Those Places Thursday: Oh, The Places You Go!



Back in September of last year, I had the opportunity to tour a cemetery. I even had to buy tickets for this. I was very excited, but realize that not everyone would jump at such a chance. I bought two tickets but wound up selling one to someone else the day of the tour because I couldn’t find any family or friends as eager as I was to take this trip. (I do know there are other genealogists and history buffs out there that would have been as enthusiastic about it as I was.)

Forest Lawn Cemetery is a fascinating historical place. The cemetery occupies over 250 acres (I walked about three miles total on the tour but didn’t see everything) and contains the remains of some historical and noteworthy individuals such as President Millard Fillmore, Dorothy Goetz the first wife of Irving Berlin, Rick James, and Barbara Franklin the mother of singer Aretha Franklin.


I took a lot of photographs of various stones, monuments and mausoleums. I even got the chance to see some living residents (the cemetery association does impersonations of some of the “residents” there.) There’s a deer that lives on the grounds that became famous for being a surrogate goose father. Cemetery personnel dubbed him “John Deer” and he even made local news. When the tour was over I drove my car around to some of the places I didn’t get to see on the tour. While driving along, I saw another sign of life in the cemetery. I drove down one lane covered by trees and noted a car parked on the side. A young woman was sitting on the hood of the car while her beau stood on the side serenading her with his guitar. How romantic!

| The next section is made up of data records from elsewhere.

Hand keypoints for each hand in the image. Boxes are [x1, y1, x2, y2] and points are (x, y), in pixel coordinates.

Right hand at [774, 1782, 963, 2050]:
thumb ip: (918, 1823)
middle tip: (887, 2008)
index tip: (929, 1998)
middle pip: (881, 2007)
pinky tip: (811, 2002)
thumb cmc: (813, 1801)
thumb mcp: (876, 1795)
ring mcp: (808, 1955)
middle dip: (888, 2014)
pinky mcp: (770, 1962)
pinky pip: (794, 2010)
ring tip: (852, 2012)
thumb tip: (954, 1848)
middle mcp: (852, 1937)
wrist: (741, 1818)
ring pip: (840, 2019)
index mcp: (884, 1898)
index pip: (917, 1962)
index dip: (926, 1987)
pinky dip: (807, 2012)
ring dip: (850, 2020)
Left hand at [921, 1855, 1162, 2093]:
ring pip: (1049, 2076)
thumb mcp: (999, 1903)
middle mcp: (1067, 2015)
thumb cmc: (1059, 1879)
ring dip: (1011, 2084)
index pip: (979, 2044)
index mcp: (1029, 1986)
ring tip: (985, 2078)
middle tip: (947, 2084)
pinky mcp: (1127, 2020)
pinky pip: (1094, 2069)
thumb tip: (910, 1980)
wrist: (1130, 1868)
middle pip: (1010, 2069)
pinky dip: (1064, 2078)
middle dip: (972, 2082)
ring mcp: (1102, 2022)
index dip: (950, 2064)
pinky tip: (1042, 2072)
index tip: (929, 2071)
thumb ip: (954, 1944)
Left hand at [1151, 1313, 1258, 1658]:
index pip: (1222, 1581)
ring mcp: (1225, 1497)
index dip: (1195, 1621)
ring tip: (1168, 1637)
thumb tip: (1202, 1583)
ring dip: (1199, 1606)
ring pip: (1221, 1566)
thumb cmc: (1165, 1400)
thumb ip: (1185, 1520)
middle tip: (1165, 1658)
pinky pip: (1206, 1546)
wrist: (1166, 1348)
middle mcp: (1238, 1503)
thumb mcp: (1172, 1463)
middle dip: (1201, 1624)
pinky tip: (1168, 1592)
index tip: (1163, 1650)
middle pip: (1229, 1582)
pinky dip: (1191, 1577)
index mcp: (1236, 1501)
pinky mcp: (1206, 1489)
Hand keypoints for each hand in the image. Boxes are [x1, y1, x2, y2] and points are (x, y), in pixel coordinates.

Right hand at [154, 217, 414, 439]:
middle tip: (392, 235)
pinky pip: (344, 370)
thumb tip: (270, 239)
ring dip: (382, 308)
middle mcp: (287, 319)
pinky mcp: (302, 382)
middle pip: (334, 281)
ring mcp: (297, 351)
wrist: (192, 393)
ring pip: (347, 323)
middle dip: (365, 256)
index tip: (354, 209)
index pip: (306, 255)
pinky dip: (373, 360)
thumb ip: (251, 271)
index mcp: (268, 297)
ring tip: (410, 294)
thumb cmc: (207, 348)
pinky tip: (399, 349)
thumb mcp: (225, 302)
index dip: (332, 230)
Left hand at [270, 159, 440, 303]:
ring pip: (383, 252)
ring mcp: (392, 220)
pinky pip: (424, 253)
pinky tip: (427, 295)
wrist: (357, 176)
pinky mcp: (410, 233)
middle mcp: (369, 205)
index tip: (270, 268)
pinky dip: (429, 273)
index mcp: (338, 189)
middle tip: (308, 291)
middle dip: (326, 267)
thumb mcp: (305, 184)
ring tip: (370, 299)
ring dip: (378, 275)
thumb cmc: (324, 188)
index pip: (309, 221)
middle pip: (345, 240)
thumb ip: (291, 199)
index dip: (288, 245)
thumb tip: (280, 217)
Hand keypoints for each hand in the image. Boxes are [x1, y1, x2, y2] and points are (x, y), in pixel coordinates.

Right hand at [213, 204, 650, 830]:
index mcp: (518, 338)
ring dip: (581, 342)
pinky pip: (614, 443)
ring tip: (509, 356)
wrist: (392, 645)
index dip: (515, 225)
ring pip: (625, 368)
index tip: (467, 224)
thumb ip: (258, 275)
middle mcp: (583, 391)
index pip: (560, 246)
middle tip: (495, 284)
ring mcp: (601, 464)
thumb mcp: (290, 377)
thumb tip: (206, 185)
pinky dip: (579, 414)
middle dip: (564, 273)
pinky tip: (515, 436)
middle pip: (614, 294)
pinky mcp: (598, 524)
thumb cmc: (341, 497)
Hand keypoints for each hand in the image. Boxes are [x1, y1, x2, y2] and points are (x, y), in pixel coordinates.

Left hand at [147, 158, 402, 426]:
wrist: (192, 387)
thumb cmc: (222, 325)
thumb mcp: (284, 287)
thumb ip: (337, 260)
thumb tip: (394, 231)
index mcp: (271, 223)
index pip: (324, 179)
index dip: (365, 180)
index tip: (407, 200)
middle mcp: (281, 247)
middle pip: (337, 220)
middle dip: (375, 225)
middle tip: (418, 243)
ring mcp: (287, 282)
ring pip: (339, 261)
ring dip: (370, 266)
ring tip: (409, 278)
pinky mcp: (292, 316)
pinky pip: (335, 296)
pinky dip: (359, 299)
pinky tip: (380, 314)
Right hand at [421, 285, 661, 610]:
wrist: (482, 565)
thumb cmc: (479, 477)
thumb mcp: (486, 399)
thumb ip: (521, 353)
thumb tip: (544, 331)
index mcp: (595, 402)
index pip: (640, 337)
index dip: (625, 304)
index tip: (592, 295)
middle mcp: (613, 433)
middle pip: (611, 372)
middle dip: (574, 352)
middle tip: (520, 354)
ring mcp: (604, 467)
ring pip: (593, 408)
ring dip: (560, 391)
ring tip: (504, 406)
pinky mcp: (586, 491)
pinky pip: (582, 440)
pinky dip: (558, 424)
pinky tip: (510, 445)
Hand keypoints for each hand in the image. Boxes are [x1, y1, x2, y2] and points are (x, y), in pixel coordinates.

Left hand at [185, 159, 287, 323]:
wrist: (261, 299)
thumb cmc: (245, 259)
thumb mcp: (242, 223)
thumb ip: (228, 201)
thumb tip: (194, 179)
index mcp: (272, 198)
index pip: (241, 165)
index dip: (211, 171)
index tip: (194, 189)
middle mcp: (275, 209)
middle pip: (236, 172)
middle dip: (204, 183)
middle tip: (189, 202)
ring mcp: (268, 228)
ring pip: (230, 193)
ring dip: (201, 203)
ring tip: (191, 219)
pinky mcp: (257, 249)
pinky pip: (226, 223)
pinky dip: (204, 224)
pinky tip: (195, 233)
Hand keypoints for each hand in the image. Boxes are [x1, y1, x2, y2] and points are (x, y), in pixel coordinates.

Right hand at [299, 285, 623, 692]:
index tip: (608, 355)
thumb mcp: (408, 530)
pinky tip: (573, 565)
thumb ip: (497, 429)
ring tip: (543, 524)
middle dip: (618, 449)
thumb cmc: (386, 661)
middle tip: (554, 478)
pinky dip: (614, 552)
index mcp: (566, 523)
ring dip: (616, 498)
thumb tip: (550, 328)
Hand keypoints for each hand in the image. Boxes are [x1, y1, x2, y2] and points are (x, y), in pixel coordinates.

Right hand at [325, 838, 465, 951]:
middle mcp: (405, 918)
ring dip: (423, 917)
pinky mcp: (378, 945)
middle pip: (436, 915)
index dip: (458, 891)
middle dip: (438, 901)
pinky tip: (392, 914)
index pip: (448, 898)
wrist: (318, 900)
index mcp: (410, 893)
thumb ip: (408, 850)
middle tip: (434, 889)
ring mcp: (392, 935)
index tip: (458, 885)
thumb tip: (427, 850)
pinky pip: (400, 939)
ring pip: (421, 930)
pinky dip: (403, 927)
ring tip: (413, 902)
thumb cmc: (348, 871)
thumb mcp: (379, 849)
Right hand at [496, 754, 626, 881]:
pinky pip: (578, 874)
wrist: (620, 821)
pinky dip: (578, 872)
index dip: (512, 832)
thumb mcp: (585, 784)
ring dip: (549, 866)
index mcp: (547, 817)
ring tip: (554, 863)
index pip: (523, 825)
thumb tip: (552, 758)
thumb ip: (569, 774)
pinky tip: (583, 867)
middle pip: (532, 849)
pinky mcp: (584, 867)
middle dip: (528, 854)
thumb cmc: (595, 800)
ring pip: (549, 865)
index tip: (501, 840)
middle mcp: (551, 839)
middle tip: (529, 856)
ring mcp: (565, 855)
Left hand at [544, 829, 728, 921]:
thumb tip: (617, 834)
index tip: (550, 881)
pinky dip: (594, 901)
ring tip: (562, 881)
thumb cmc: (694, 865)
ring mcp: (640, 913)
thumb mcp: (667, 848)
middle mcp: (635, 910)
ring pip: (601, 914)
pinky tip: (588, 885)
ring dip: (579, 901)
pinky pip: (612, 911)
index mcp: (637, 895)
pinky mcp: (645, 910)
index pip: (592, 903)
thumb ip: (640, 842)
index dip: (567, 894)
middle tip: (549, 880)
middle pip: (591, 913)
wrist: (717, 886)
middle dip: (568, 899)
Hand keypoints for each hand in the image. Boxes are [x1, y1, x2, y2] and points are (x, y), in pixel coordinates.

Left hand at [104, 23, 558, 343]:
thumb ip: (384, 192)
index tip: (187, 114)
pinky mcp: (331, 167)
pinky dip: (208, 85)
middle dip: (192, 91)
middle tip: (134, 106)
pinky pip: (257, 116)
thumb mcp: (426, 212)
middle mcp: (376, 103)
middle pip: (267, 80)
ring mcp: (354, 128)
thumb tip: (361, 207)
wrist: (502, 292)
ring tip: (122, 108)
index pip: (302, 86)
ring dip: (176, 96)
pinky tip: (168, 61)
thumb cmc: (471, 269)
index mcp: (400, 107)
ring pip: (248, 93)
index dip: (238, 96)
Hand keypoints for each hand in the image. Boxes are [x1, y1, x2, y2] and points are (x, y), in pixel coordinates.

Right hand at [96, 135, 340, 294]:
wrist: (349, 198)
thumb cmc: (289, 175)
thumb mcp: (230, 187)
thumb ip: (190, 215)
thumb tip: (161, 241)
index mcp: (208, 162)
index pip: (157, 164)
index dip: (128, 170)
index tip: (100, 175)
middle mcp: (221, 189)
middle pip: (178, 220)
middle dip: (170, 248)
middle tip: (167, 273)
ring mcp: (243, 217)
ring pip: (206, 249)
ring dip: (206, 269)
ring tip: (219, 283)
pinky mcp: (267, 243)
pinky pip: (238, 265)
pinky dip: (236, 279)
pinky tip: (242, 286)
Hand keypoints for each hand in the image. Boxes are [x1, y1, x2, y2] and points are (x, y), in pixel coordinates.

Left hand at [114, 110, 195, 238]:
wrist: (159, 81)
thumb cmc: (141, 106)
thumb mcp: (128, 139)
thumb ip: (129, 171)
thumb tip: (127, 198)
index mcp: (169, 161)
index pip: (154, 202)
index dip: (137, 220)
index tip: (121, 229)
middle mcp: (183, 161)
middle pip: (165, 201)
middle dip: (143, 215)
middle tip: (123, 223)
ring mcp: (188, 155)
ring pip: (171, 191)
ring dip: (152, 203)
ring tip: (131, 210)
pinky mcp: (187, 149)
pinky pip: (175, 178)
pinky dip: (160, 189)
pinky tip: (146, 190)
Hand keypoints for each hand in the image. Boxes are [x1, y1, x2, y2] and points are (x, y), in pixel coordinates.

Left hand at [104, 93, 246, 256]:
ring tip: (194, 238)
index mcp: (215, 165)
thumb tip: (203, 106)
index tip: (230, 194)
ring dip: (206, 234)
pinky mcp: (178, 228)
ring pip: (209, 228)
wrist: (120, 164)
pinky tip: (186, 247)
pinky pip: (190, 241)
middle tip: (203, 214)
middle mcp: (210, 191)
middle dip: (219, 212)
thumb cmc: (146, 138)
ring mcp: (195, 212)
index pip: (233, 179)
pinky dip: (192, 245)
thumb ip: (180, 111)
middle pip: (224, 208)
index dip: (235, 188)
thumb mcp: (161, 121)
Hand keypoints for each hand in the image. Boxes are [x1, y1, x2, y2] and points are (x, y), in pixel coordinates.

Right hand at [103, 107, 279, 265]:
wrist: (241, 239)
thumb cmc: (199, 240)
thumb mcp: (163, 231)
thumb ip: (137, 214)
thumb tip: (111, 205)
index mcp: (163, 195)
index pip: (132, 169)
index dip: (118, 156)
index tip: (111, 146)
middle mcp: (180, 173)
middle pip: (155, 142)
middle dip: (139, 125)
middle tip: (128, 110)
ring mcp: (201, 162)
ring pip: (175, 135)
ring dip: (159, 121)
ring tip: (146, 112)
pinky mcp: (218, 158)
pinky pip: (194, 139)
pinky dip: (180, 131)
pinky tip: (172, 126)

Writer Mary Lou Brannon put it so eloquently when she said, “A cemetery is a history of people – a perpetual record of yesterday. A cemetery exists because every life is worth living and remembering – always.”


Comments

  1. I had to laugh at buying tickets for a cemetery tour -- not that I wouldn't have gladly joined you -- but it was the thought of giving my sister a ticket. She already tells tales about how I drag her through cemeteries for hours on end. Hmmm, I might have to buy a ticket for her, just for the fun of it.